Naquele
tempo os jornalistas eram homens que fabricavam desaforos com tinta.
Os
de hoje também fabricam, mas antigamente os desaforos eram mais
pesados e mais numerosos.
Dedicar-se
alguém a essa hidrofobia impressa, agradável aos leitores e
desagradável aos políticos, é arriscado e exige músculo abundante
e ossos espessos, atributos que dificilmente se encontram em
articulistas. Eles têm, é verdade, bastante coragem, mas a coragem
dura apenas o tempo necessário à produção dos artigos. Com as
portas cerradas e Deus por testemunha, todos nós somos criaturas
naturalmente dispostas — e arranjamos sozinhos diálogos admiráveis
em que espatifamos adversários com habilidade espantosa.
É
impossível conhecer-se a dignidade toda que há nos homens: de
ordinário ela fica escondida. Surge às vezes nas conversas em que
pessoas imaginosas contam rasgos de heroísmo que praticaram e nos
insultos escritos para os jornais.
É
aí que o indivíduo se supera, como dizia o Zaratustra, e se, em
horas de trabalho, o literato valente visse aparecer-lhe um perigo
sério, é provável que, impossibilitado de se transformar de
repente, tivesse um pouco das qualidades que julga ter.
Infelizmente
as folhas descem para a composição — e certas ideias importunas
começam a picar o redator. Na revisão cortam-se alguns adjetivos
cabeludos; como, porém, a coragem ainda existe, outros permanecem.

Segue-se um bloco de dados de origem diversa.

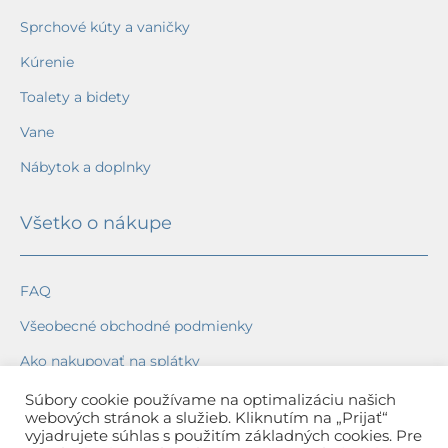
Sprchové kúty a vaničky
Kúrenie
Toalety a bidety
Vane
Nábytok a doplnky
Všetko o nákupe
FAQ
Všeobecné obchodné podmienky
Ako nakupovať na splátky
Ochrana osobných údajov
Súbory cookie používame na optimalizáciu našich
webových stránok a služieb. Kliknutím na „Prijať“
Reklamačný poriadok
vyjadrujete súhlas s použitím základných cookies. Pre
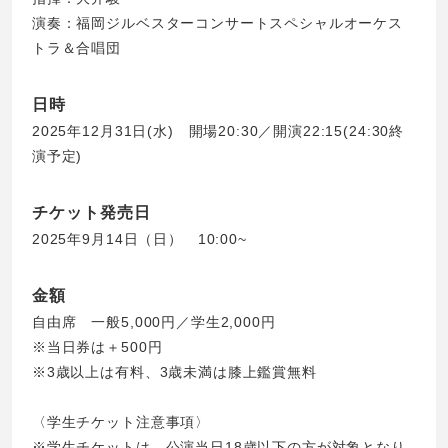
演奏：福岡ジルベスターコンサートスペシャルオーケス
トラ＆合唱団
日時
2025年12月31日(水) 開場20:30／開演22:15(24:30終
演予定)
チケット発売日
2025年9月14日（日） 10:00~
金額
自由席 一般5,000円／学生2,000円
※当日券は＋500円
※3歳以上は有料、3歳未満は膝上鑑賞無料
〈学生チケット注意事項〉
※学生チケットは、公演当日18歳以下の方が対象となり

De resto é preciso que um intelectual não se acanalhe perante os
tipógrafos. Resultado: no dia seguinte há conveniência em o
jornalista não sair de casa ou sair com precaução, olhando para os
cantos e evitando encontros prejudiciais à ordem pública.
Realmente
a tranquilidade só chega quando vem a certeza de que a vítima,
fingindo superioridade, não ligou importância ao ataque. Aí o
articulista sabe, sem nenhuma sombra de dúvida, que é bravo.
Com
exercício, no decorrer dos anos, a bravura aumenta.
Podem
advir, entretanto, mal-entendidos e sucessos deploráveis. Criaturas
de índole selvagem, ignorando que a imprensa é um sacerdócio e
pode gritar, arranhar, morder impunemente, indignam-se quando são
alvejadas com retórica e vingam-se com pancadas. Temos visto alguns
desses mártires da liberdade do pensamento, cobertos de glórias e
de esparadrapos.
Para
poupar sacrifícios inúteis foi que, em épocas passadas, se
instituiu o testa de ferro, figura de que os escritores idosos se
lembram.
Era
o padrasto das diatribes que as folhas publicavam.
Não
valia nada, falava difícil, discutia todos os assuntos, conhecia
frases latinas, não escrevia, não se ocupava em coisa nenhuma e
ganhava cinquenta mil réis por mês, uma insignificância
atualmente, mas quantia razoável no tempo em que havia câmbio.
Se
um jornal trazia publicação escandalosa, os ofendidos tinham dois
caminhos, é claro: partir a cara do autor ou levá-lo à Justiça.
Quem foi, quem não foi — e o barulho começava.
Nesse
ponto o testa de ferro assinava uma declaração responsabilizando-se
pelas injúrias e calúnias presentes e futuras. E a parte contrária,
desarmada, metia a viola no saco, porque ninguém quereria entreter
com semelhante personagem uma briga chinfrim em calçadas ou uma
pendência ridícula no foro.
Daí
em diante a gazeta podia insultar à vontade. Ah! Já tivemos
liberdade de pensamento.
E
a reputação do testa de ferro crescia. O testa de ferro era
considerado.
Sofria,
é certo, alguns dissabores sem consequências graves: quebravam-lhe
uma costela ou duas, de longe em longe, em noites de escuro. Tolice.
Em toda parte há sempre costelas quebradas.
Enquanto
o nosso homem se consolidava, a literatura política florescia
jogando bilhar, dançando na Phenix ou declamando discursos.
O
testa de ferro desapareceu. Habituado a viver em redações, acabou
mexendo os pronomes, fez sonetos e compôs arengas compridas. Depois
morreu. Faz pena.
Por
isso deixam de circular hoje em dia muitas descomposturas.